§ Required action
With all images left out, restate the records below exactly as written.

§ Records from a dataset
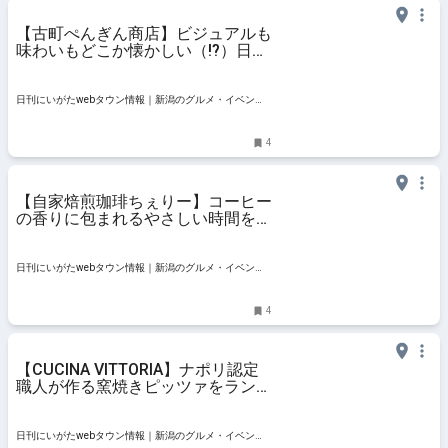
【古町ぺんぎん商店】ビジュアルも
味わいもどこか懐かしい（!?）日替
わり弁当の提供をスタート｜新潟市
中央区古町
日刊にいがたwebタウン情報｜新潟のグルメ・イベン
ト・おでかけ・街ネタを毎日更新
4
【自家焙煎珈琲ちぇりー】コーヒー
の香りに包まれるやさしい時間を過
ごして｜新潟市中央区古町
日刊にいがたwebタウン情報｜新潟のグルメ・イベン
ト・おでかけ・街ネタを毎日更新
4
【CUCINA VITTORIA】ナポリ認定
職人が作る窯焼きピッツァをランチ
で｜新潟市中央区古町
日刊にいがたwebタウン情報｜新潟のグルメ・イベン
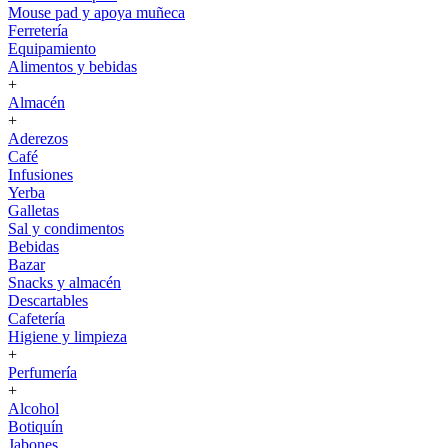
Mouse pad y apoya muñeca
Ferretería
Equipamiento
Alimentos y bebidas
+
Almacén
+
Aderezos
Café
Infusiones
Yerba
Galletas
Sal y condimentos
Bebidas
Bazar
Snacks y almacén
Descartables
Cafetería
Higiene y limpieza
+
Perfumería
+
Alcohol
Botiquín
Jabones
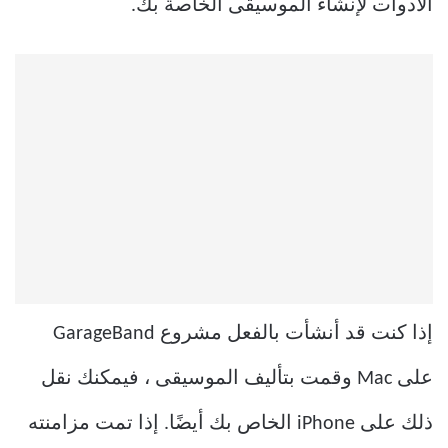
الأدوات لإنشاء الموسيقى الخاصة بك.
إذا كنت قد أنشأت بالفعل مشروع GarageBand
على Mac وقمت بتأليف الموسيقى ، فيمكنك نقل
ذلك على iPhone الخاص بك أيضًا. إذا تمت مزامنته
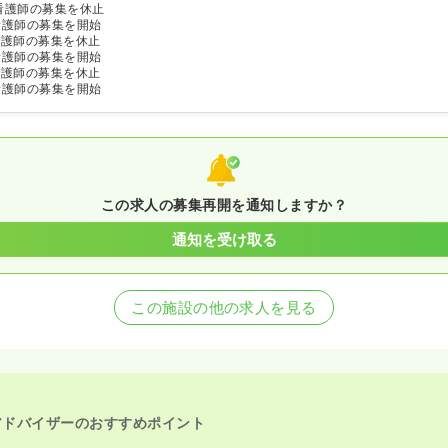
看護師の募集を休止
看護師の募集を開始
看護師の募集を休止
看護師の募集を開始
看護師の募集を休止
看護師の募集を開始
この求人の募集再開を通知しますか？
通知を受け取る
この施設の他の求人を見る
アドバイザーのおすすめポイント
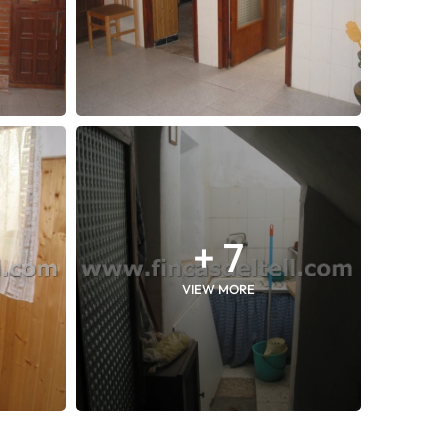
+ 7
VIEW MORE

§ Answer for this exercise
【古町ぺんぎん商店】ビジュアルも
味わいもどこか懐かしい（!?）日替
わり弁当の提供をスタート｜新潟市
中央区古町
日刊にいがたwebタウン情報｜新潟のグルメ・イベン
ト・おでかけ・街ネタを毎日更新
4
【自家焙煎珈琲ちぇりー】コーヒー
の香りに包まれるやさしい時間を過
ごして｜新潟市中央区古町
日刊にいがたwebタウン情報｜新潟のグルメ・イベン
ト・おでかけ・街ネタを毎日更新
4
【CUCINA VITTORIA】ナポリ認定
職人が作る窯焼きピッツァをランチ
で｜新潟市中央区古町
日刊にいがたwebタウン情報｜新潟のグルメ・イベン
Mouse pad y apoya muñeca
Ferretería
Equipamiento
Alimentos y bebidas
+
Almacén
+
Aderezos
Café
Infusiones
Yerba
Galletas
Sal y condimentos
Bebidas
Bazar
Snacks y almacén
Descartables
Cafetería
Higiene y limpieza
+
Perfumería
+
Alcohol
Botiquín
Jabones
الأدوات لإنشاء الموسيقى الخاصة بك.
إذا كنت قد أنشأت بالفعل مشروع GarageBand
على Mac وقمت بتأليف الموسيقى ، فيمكنك نقل
ذلك على iPhone الخاص بك أيضًا. إذا تمت مزامنته
看護師の募集を休止
看護師の募集を開始
看護師の募集を休止
看護師の募集を開始
看護師の募集を休止
看護師の募集を開始
この求人の募集再開を通知しますか？
通知を受け取る
この施設の他の求人を見る
アドバイザーのおすすめポイント
+ 7
VIEW MORE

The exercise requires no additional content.